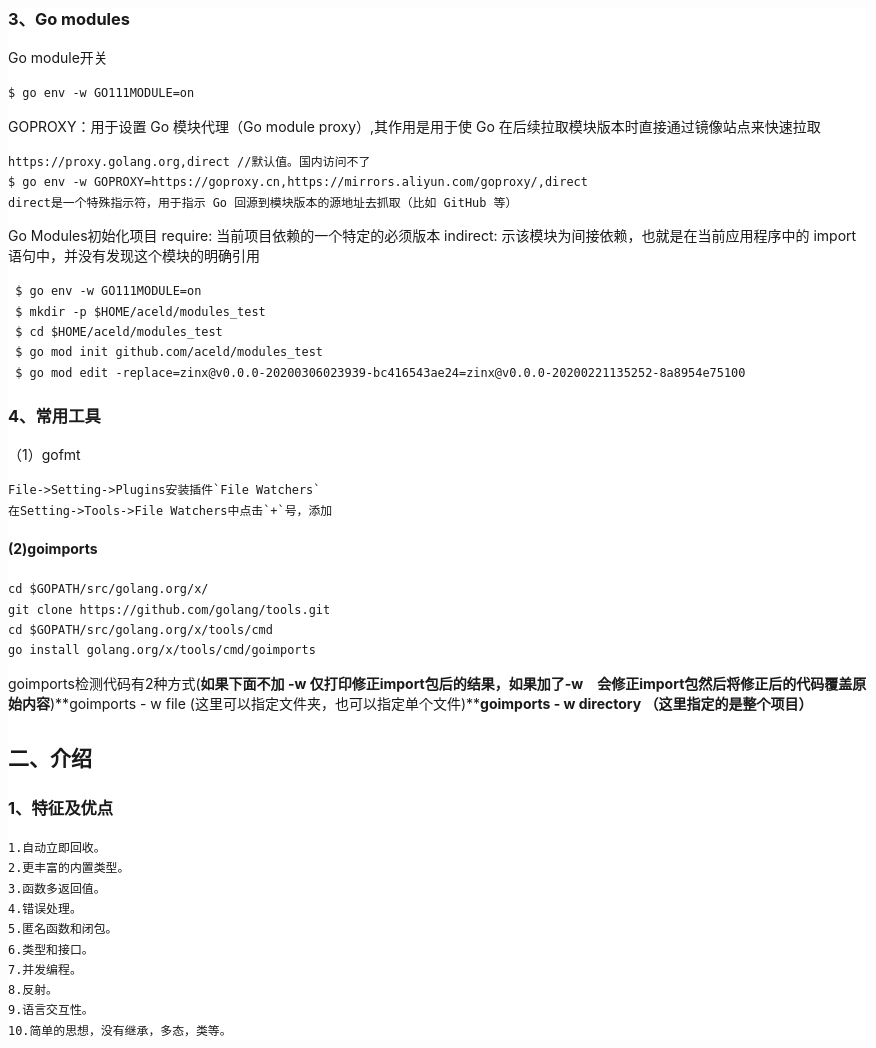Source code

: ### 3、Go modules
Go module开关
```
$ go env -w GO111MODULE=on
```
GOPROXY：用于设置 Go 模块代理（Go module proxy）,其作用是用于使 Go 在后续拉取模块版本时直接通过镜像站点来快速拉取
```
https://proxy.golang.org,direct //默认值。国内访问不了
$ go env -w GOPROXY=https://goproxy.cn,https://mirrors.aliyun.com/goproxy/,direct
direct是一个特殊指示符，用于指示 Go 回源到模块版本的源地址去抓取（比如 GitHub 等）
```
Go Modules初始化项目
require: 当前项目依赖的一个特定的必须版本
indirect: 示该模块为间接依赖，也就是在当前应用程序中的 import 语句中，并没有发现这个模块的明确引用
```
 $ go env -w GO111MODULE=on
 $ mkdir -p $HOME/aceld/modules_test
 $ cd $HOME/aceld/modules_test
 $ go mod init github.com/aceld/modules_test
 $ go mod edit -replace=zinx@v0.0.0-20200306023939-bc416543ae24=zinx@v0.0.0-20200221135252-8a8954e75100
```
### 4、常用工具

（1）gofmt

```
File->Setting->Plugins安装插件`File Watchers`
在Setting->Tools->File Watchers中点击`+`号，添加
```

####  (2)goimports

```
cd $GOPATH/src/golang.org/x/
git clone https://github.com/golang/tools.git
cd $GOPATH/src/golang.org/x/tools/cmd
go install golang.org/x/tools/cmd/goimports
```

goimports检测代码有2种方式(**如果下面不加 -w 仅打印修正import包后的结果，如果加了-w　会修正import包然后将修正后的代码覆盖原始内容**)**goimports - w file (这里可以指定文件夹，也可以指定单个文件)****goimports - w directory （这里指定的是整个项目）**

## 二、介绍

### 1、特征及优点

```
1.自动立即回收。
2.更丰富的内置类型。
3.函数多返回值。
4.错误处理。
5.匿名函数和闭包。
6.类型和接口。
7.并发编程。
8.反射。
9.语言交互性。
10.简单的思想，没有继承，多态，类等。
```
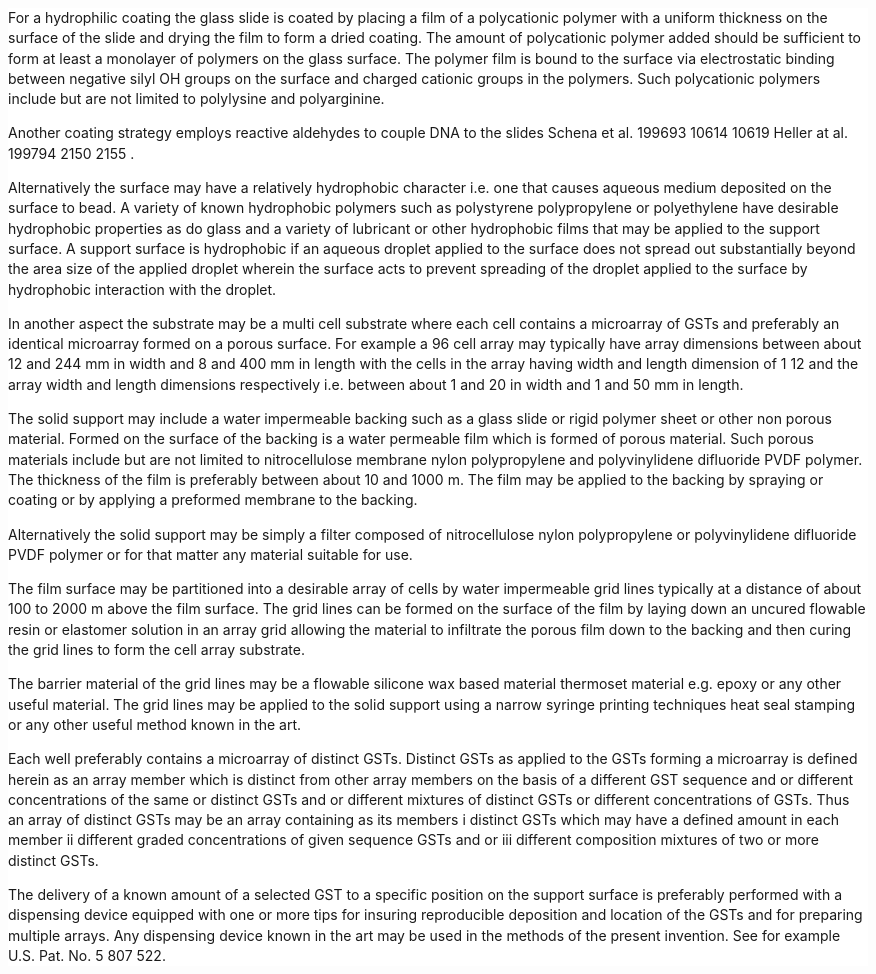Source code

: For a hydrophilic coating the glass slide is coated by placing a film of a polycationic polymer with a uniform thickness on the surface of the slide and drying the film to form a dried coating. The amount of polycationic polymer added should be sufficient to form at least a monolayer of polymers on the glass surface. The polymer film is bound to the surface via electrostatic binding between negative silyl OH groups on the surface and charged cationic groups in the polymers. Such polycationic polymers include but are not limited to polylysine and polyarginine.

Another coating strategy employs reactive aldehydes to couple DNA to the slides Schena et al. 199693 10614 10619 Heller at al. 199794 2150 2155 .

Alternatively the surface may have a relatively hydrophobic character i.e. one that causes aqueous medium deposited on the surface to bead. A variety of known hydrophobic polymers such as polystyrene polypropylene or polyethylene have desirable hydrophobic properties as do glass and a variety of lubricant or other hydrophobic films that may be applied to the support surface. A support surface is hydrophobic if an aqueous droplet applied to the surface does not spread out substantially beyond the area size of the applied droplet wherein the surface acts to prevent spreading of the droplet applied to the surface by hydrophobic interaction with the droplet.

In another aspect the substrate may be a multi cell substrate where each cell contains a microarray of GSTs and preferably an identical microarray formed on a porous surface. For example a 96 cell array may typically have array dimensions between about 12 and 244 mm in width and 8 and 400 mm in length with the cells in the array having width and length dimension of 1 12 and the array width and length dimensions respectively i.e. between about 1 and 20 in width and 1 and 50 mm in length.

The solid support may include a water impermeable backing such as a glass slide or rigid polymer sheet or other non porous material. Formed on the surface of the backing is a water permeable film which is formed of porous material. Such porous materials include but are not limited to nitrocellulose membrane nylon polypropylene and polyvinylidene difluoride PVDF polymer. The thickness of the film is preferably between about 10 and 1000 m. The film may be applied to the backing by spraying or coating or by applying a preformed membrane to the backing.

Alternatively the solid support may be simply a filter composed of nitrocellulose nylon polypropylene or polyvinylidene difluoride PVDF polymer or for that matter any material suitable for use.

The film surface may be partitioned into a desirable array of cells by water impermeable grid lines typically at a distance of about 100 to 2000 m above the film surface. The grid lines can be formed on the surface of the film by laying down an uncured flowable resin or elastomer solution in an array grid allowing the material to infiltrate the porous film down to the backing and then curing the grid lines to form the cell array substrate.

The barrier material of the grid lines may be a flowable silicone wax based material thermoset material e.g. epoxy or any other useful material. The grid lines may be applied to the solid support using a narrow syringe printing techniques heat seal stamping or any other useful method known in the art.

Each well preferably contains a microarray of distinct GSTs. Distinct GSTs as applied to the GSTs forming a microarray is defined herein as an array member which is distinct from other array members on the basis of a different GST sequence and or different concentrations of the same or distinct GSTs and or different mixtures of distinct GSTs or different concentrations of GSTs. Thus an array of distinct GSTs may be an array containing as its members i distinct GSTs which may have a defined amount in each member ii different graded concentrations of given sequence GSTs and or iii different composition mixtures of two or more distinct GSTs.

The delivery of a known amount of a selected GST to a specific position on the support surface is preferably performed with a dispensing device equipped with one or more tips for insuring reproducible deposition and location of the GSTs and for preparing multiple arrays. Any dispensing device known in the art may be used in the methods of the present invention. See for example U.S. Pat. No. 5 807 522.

About this task: Leave the pictures out and return the rest of the material exactly.

Answer box:
Source code

: ### 3、Go modules
Go module开关
```
$ go env -w GO111MODULE=on
```
GOPROXY：用于设置 Go 模块代理（Go module proxy）,其作用是用于使 Go 在后续拉取模块版本时直接通过镜像站点来快速拉取
```
https://proxy.golang.org,direct //默认值。国内访问不了
$ go env -w GOPROXY=https://goproxy.cn,https://mirrors.aliyun.com/goproxy/,direct
direct是一个特殊指示符，用于指示 Go 回源到模块版本的源地址去抓取（比如 GitHub 等）
```
Go Modules初始化项目
require: 当前项目依赖的一个特定的必须版本
indirect: 示该模块为间接依赖，也就是在当前应用程序中的 import 语句中，并没有发现这个模块的明确引用
```
 $ go env -w GO111MODULE=on
 $ mkdir -p $HOME/aceld/modules_test
 $ cd $HOME/aceld/modules_test
 $ go mod init github.com/aceld/modules_test
 $ go mod edit -replace=zinx@v0.0.0-20200306023939-bc416543ae24=zinx@v0.0.0-20200221135252-8a8954e75100
```
### 4、常用工具

（1）gofmt

```
File->Setting->Plugins安装插件`File Watchers`
在Setting->Tools->File Watchers中点击`+`号，添加
```

####  (2)goimports

```
cd $GOPATH/src/golang.org/x/
git clone https://github.com/golang/tools.git
cd $GOPATH/src/golang.org/x/tools/cmd
go install golang.org/x/tools/cmd/goimports
```

goimports检测代码有2种方式(**如果下面不加 -w 仅打印修正import包后的结果，如果加了-w　会修正import包然后将修正后的代码覆盖原始内容**)**goimports - w file (这里可以指定文件夹，也可以指定单个文件)****goimports - w directory （这里指定的是整个项目）**

## 二、介绍

### 1、特征及优点

```
1.自动立即回收。
2.更丰富的内置类型。
3.函数多返回值。
4.错误处理。
5.匿名函数和闭包。
6.类型和接口。
7.并发编程。
8.反射。
9.语言交互性。
10.简单的思想，没有继承，多态，类等。
```
Source code

: For a hydrophilic coating the glass slide is coated by placing a film of a polycationic polymer with a uniform thickness on the surface of the slide and drying the film to form a dried coating. The amount of polycationic polymer added should be sufficient to form at least a monolayer of polymers on the glass surface. The polymer film is bound to the surface via electrostatic binding between negative silyl OH groups on the surface and charged cationic groups in the polymers. Such polycationic polymers include but are not limited to polylysine and polyarginine.

Another coating strategy employs reactive aldehydes to couple DNA to the slides Schena et al. 199693 10614 10619 Heller at al. 199794 2150 2155 .

Alternatively the surface may have a relatively hydrophobic character i.e. one that causes aqueous medium deposited on the surface to bead. A variety of known hydrophobic polymers such as polystyrene polypropylene or polyethylene have desirable hydrophobic properties as do glass and a variety of lubricant or other hydrophobic films that may be applied to the support surface. A support surface is hydrophobic if an aqueous droplet applied to the surface does not spread out substantially beyond the area size of the applied droplet wherein the surface acts to prevent spreading of the droplet applied to the surface by hydrophobic interaction with the droplet.

In another aspect the substrate may be a multi cell substrate where each cell contains a microarray of GSTs and preferably an identical microarray formed on a porous surface. For example a 96 cell array may typically have array dimensions between about 12 and 244 mm in width and 8 and 400 mm in length with the cells in the array having width and length dimension of 1 12 and the array width and length dimensions respectively i.e. between about 1 and 20 in width and 1 and 50 mm in length.

The solid support may include a water impermeable backing such as a glass slide or rigid polymer sheet or other non porous material. Formed on the surface of the backing is a water permeable film which is formed of porous material. Such porous materials include but are not limited to nitrocellulose membrane nylon polypropylene and polyvinylidene difluoride PVDF polymer. The thickness of the film is preferably between about 10 and 1000 m. The film may be applied to the backing by spraying or coating or by applying a preformed membrane to the backing.

Alternatively the solid support may be simply a filter composed of nitrocellulose nylon polypropylene or polyvinylidene difluoride PVDF polymer or for that matter any material suitable for use.

The film surface may be partitioned into a desirable array of cells by water impermeable grid lines typically at a distance of about 100 to 2000 m above the film surface. The grid lines can be formed on the surface of the film by laying down an uncured flowable resin or elastomer solution in an array grid allowing the material to infiltrate the porous film down to the backing and then curing the grid lines to form the cell array substrate.

The barrier material of the grid lines may be a flowable silicone wax based material thermoset material e.g. epoxy or any other useful material. The grid lines may be applied to the solid support using a narrow syringe printing techniques heat seal stamping or any other useful method known in the art.

Each well preferably contains a microarray of distinct GSTs. Distinct GSTs as applied to the GSTs forming a microarray is defined herein as an array member which is distinct from other array members on the basis of a different GST sequence and or different concentrations of the same or distinct GSTs and or different mixtures of distinct GSTs or different concentrations of GSTs. Thus an array of distinct GSTs may be an array containing as its members i distinct GSTs which may have a defined amount in each member ii different graded concentrations of given sequence GSTs and or iii different composition mixtures of two or more distinct GSTs.

The delivery of a known amount of a selected GST to a specific position on the support surface is preferably performed with a dispensing device equipped with one or more tips for insuring reproducible deposition and location of the GSTs and for preparing multiple arrays. Any dispensing device known in the art may be used in the methods of the present invention. See for example U.S. Pat. No. 5 807 522.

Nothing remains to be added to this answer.